Glückwunsch, Levi, du hast es wieder geschafft. Deine desinteressierte Art hat deine Freundin verletzt. Obwohl du sonst immer aufmerksam bist, dir normalerweise nichts entgeht, weißt du eine der bedeutendsten Sachen für Lena nicht mehr.
„Tut mir leid", sage ich, ein kläglicher Versuch, die Situation zu retten. „Ich weiß auch nicht, warum ich mich nicht daran erinnern kann, obwohl es dir so wichtig scheint."
„Du warst wahrscheinlich nur zu überwältigt", antwortet Lena. „Ich meine, du hattest sogar Tränen in den Augen, wahrscheinlich war das zu viel für dich und hast es verdrängt."
„Tränen?", frage ich und verziehe das Gesicht kaum bemerkbar.
„Vielleicht klappt es ja heute auch wieder", meint Lena und lächelt eine Spur fröhlicher. „Aber ich habe auch geweint, wenn es dich beruhigt."
„Du bist ja auch eine der emotionalsten Personen, die ich kenne", erwidere ich schlicht und starre auf den Weg vor mir.
„Ja, und? Wenn ich übermäßig glücklich bin und mich freue, weine ich eben manchmal."
„Ich habe ja auch nicht gesagt, dass es schlimm ist."
Lena lächelt nur und drückt sich wieder an mich. Dieses Mädchen verwirrt mich. In dem einen Moment ist sie eingeschnappt, im anderen wieder die Fröhlichkeit in Person.
„Levi?"
„Ja?"
„Können wir uns nachher den Sonnenuntergang ansehen, auch wenn sie nur hinter den Mauern untergeht? Ich habe vorhin einen Wiesenabschnitt gesehen, der den besten Platz dafür bietet."
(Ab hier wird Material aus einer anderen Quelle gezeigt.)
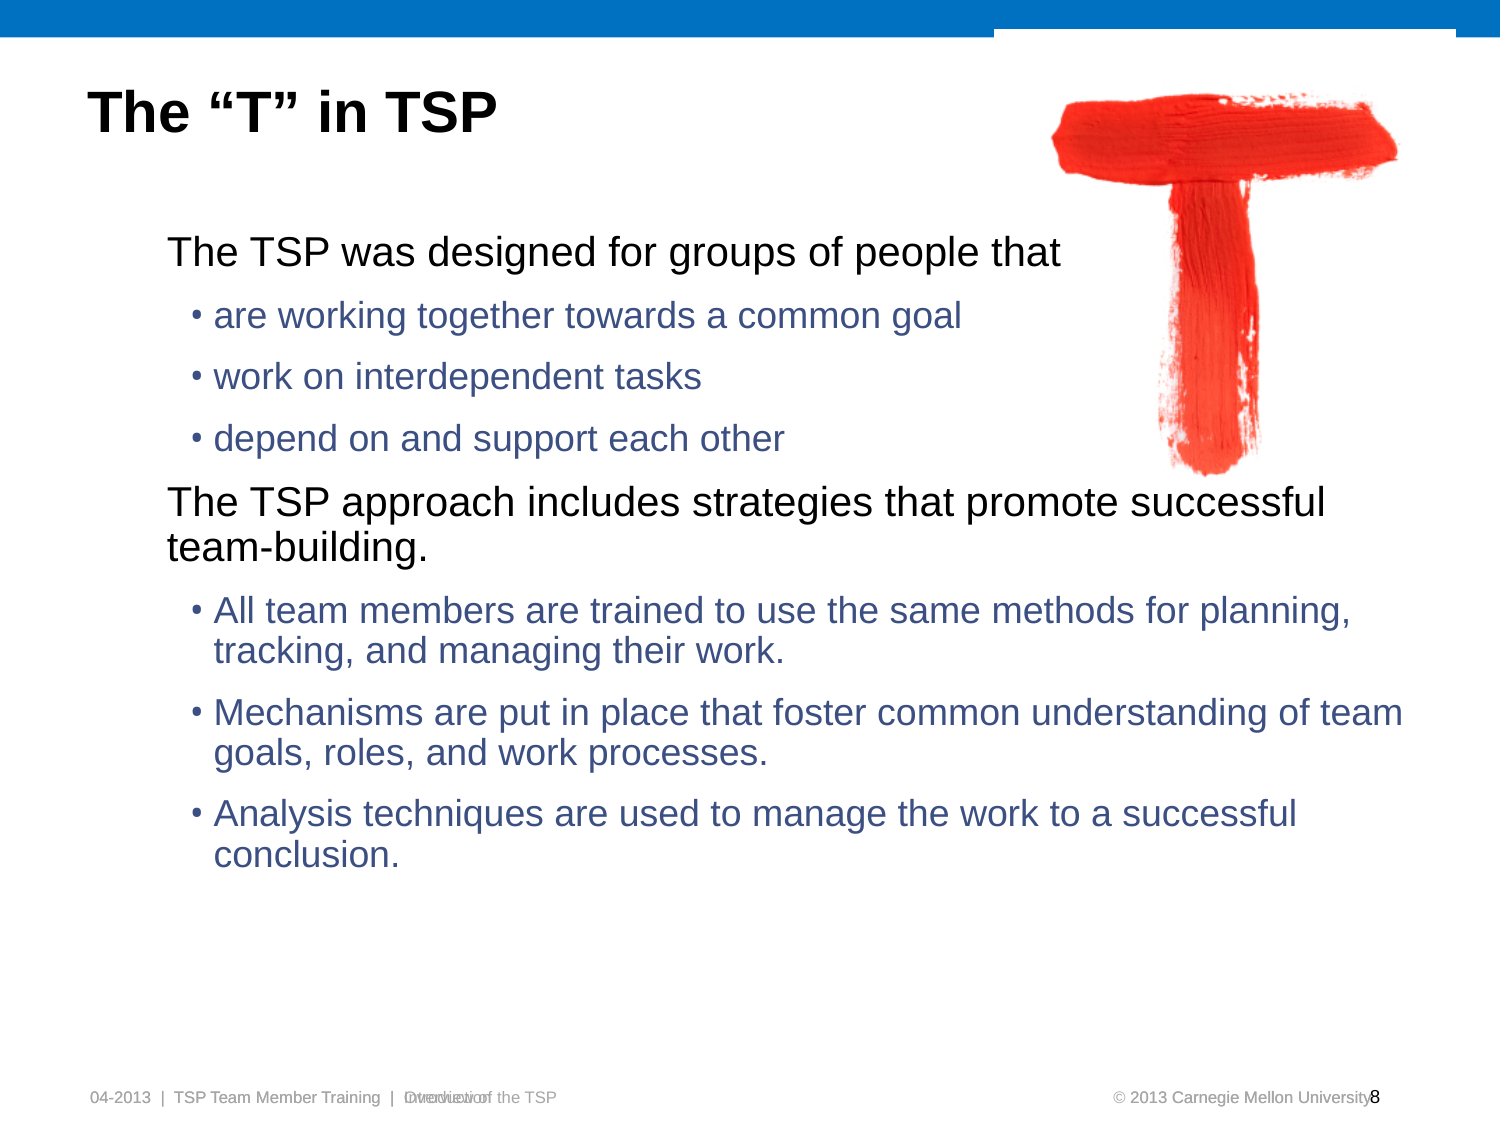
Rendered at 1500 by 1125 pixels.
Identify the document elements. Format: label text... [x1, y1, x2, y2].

picture [994, 29, 1456, 536]
title The “T” in TSP [87, 87, 988, 226]
list The TSP was designed for groups of people that are working together towards a common goal work on interdependent tasks depend on and support each other The TSP approach includes strategies that promote successful team-building. All team members are trained to use the same methods for planning, tracking, and managing their work. Mechanisms are put in place that foster common understanding of team goals, roles, and work processes. Analysis techniques are used to manage the work to a successful conclusion. [166, 230, 1423, 984]
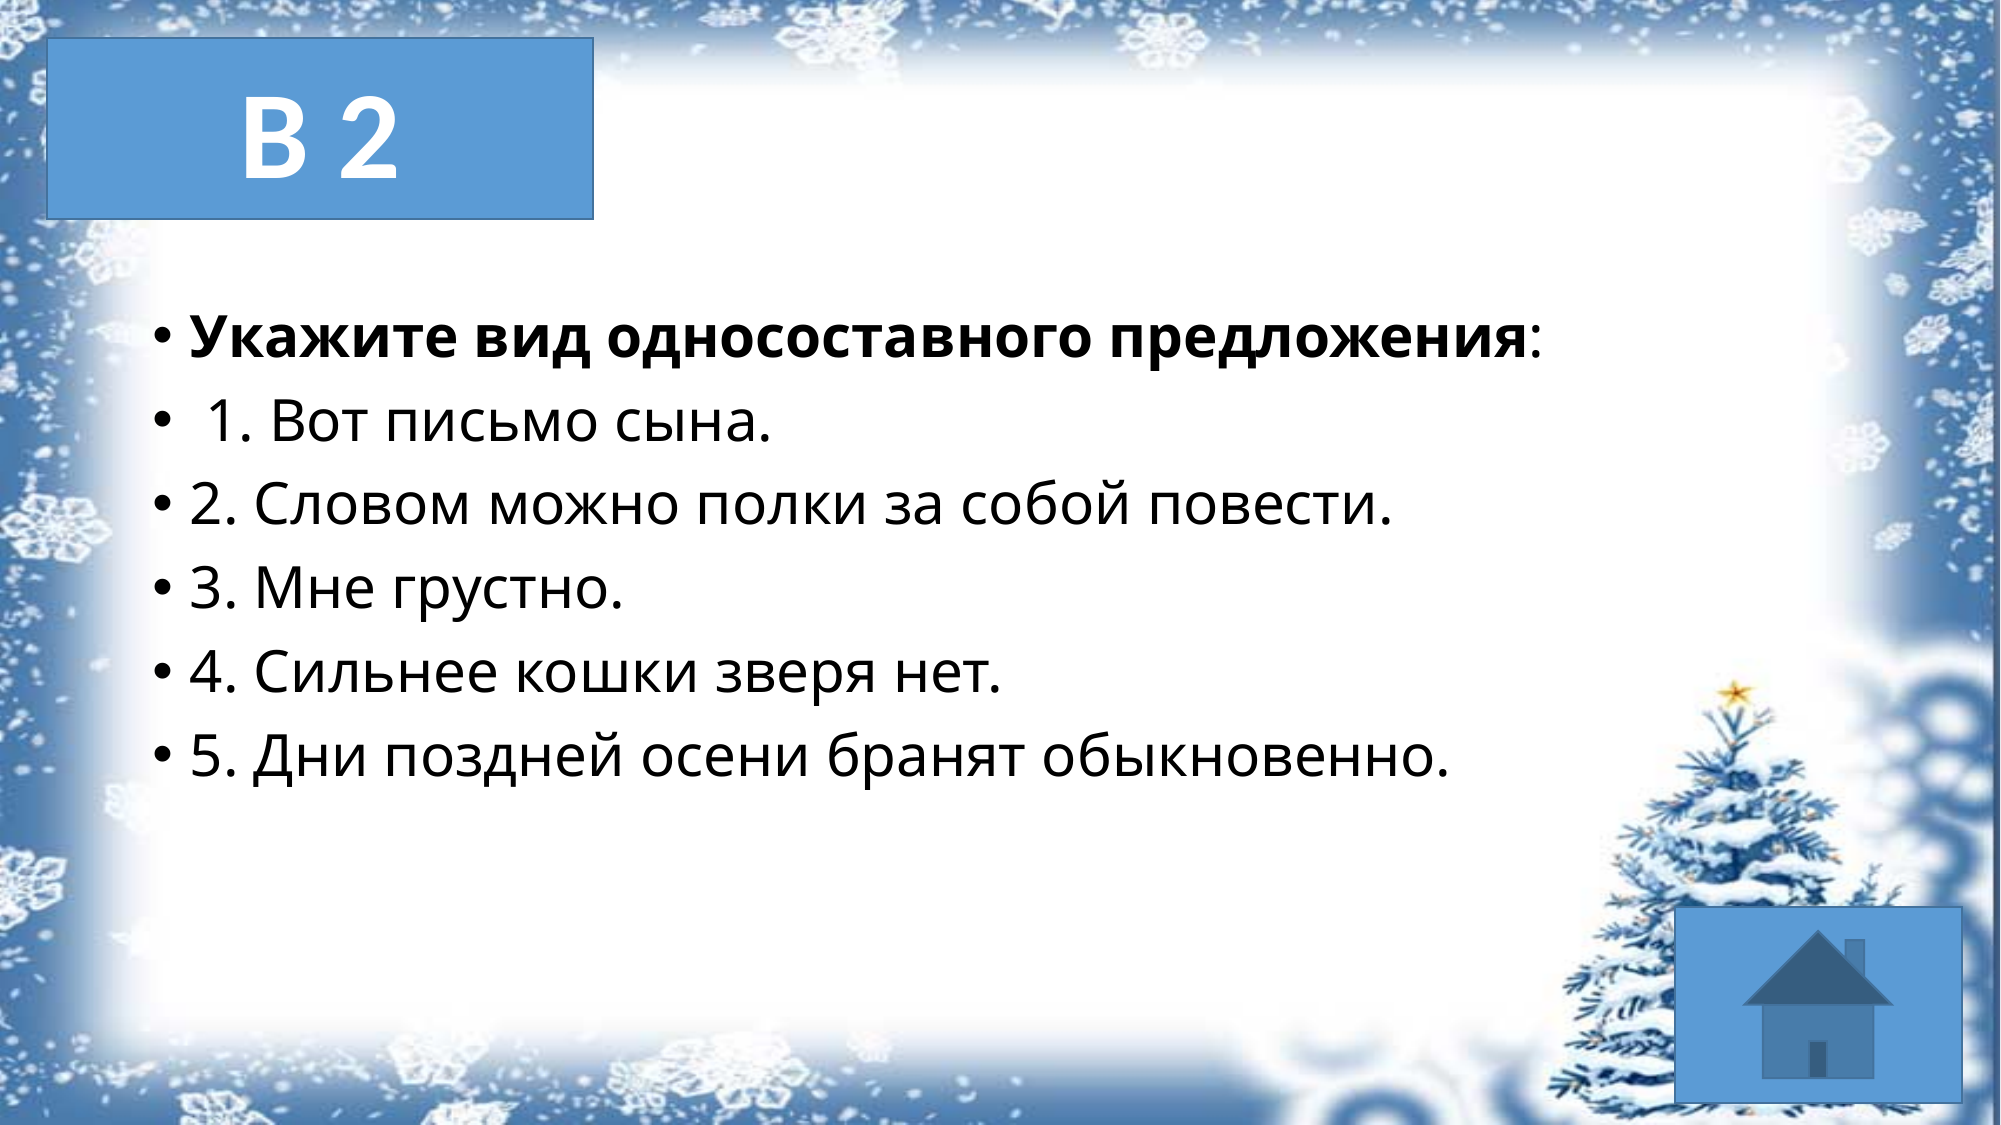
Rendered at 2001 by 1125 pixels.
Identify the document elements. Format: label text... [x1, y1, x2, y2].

list Укажите вид односоставного предложения: 1. Вот письмо сына. 2. Словом можно полки за собой повести. 3. Мне грустно. 4. Сильнее кошки зверя нет. 5. Дни поздней осени бранят обыкновенно. [137, 299, 1863, 1014]
text_box [1674, 906, 1963, 1104]
picture [0, 0, 2001, 1125]
text_box В 2 [46, 37, 594, 220]
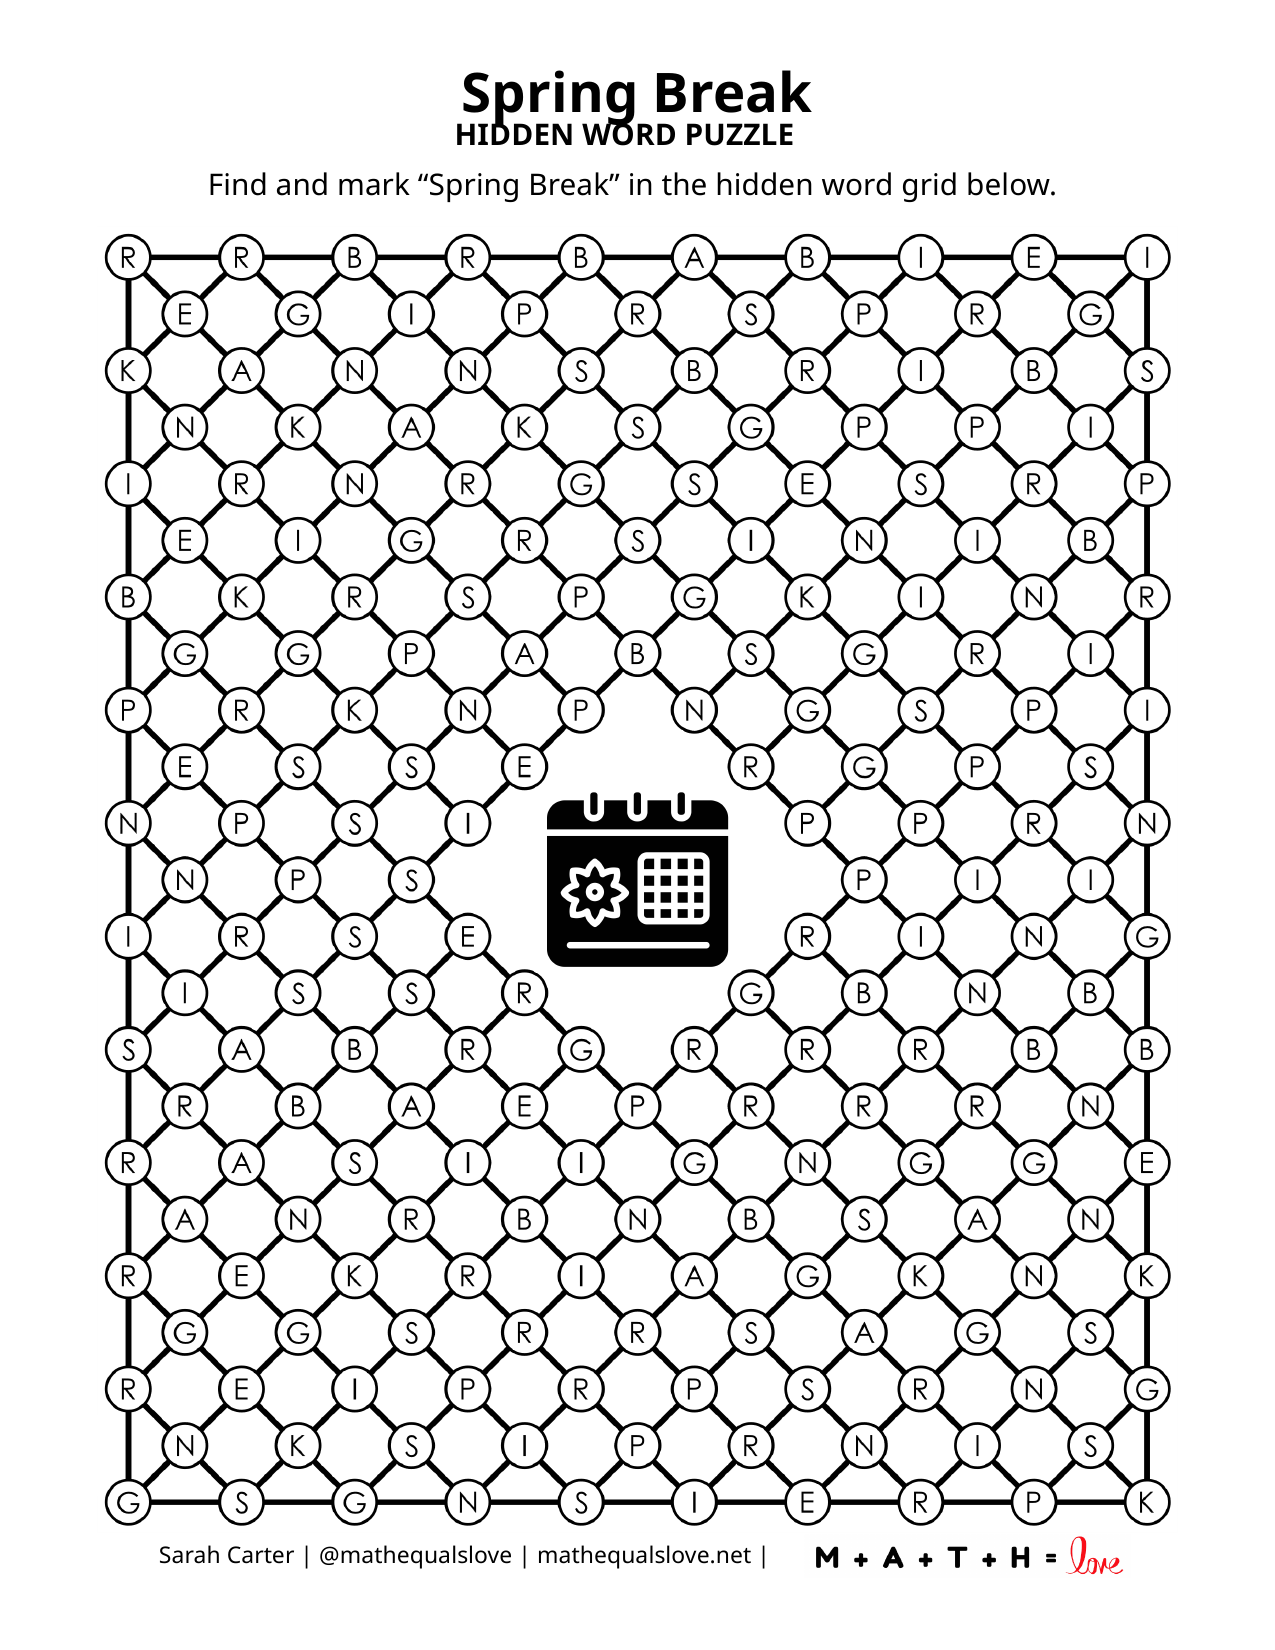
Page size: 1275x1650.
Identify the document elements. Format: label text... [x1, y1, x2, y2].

text_box HIDDEN WORD PUZZLE [319, 108, 930, 159]
text_box Spring Break [284, 57, 991, 124]
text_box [143, 1533, 1132, 1579]
text_box Find and mark “Spring Break” in the hidden word grid below. [86, 158, 1189, 209]
picture [97, 226, 1178, 1533]
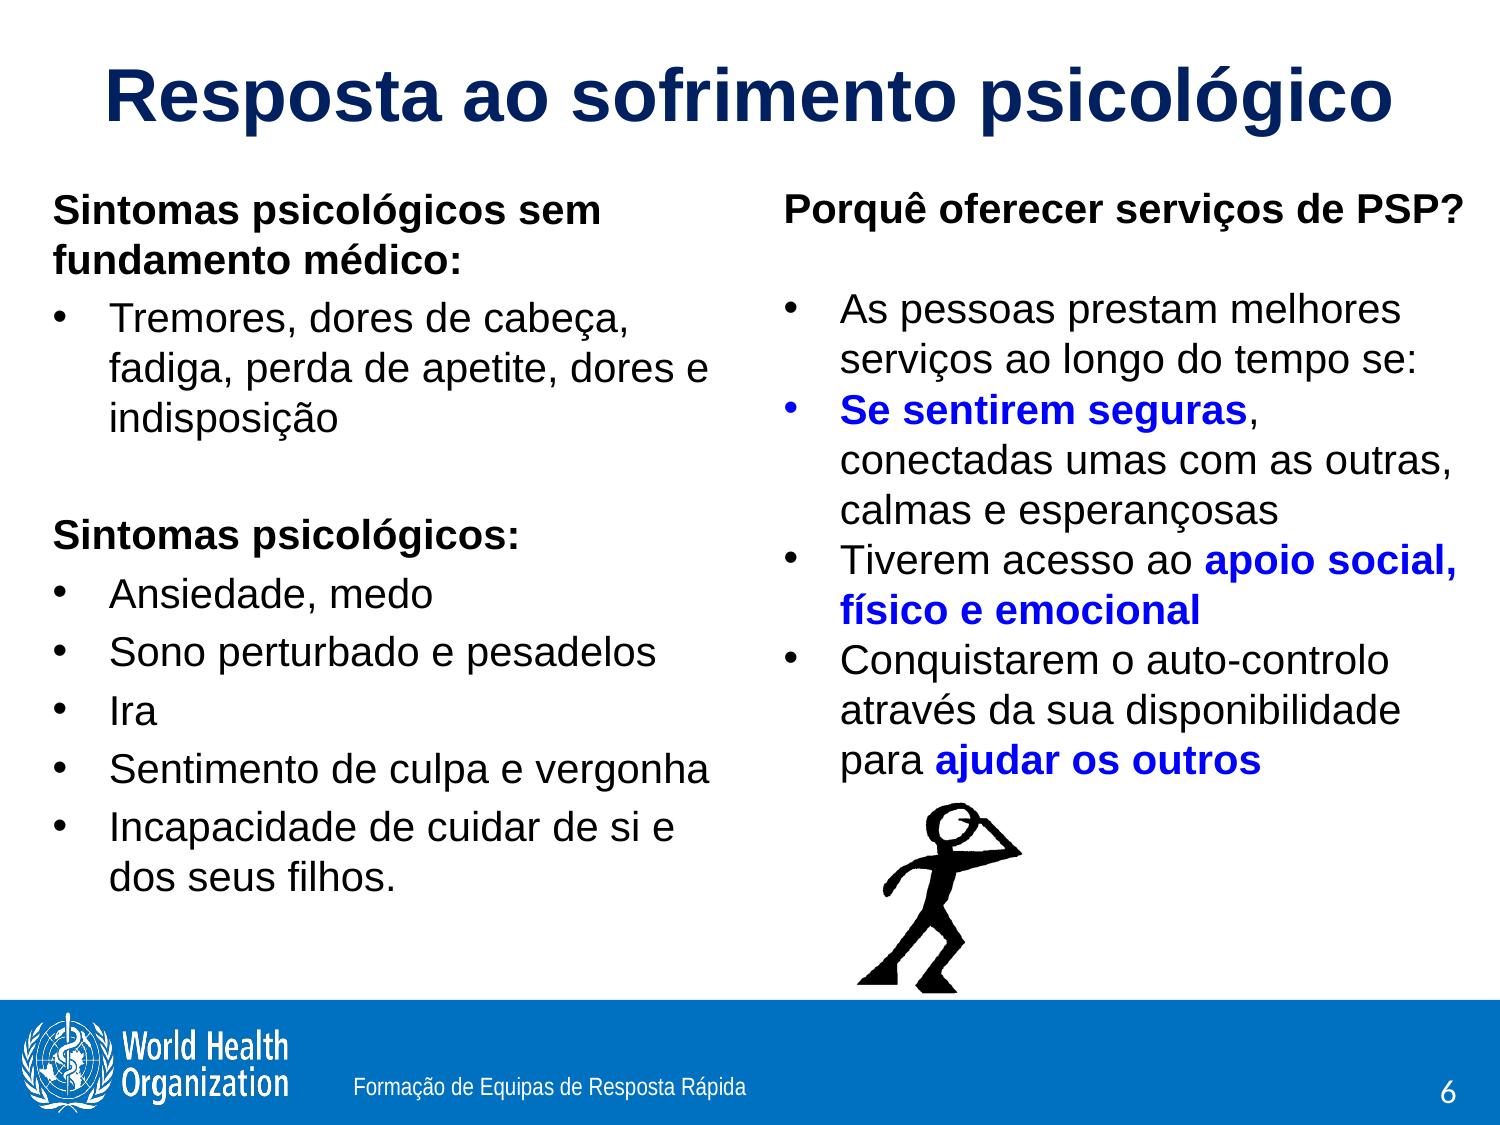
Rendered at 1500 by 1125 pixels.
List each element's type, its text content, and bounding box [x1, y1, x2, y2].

text_box Porquê oferecer serviços de PSP? As pessoas prestam melhores serviços ao longo do tempo se: Se sentirem seguras, conectadas umas com as outras, calmas e esperançosas Tiverem acesso ao apoio social, físico e emocional Conquistarem o auto-controlo através da sua disponibilidade para ajudar os outros [768, 174, 1482, 790]
title Resposta ao sofrimento psicológico [0, 8, 1500, 175]
picture [849, 787, 1031, 998]
list Sintomas psicológicos sem fundamento médico: Tremores, dores de cabeça, fadiga, perda de apetite, dores e indisposição Sintomas psicológicos: Ansiedade, medo Sono perturbado e pesadelos Ira Sentimento de culpa e vergonha Incapacidade de cuidar de si e dos seus filhos. [37, 174, 750, 975]
picture [21, 1012, 288, 1113]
Eigentlich wäre es schon schön. „Dein direkter Vorgesetzter hat dir aber befohlen, dich bei Sonnenuntergang im Hauptquartier einzufinden."
„Dann kann mein direkter Vorgesetzter dies bestimmt auch ein wenig nach hinten verschieben, oder?", fragt Lena und grinst verschmitzt.
„Bestimmt", gebe ich zurück, was „ja" heißt, immerhin bin ich ihr direkter Vorgesetzter. Aber ich weiß auch, dass Lena mich nie als ihren Vorgesetzten gesehen hat. Für sie werden wir immer gleichgestellte Kameraden sein.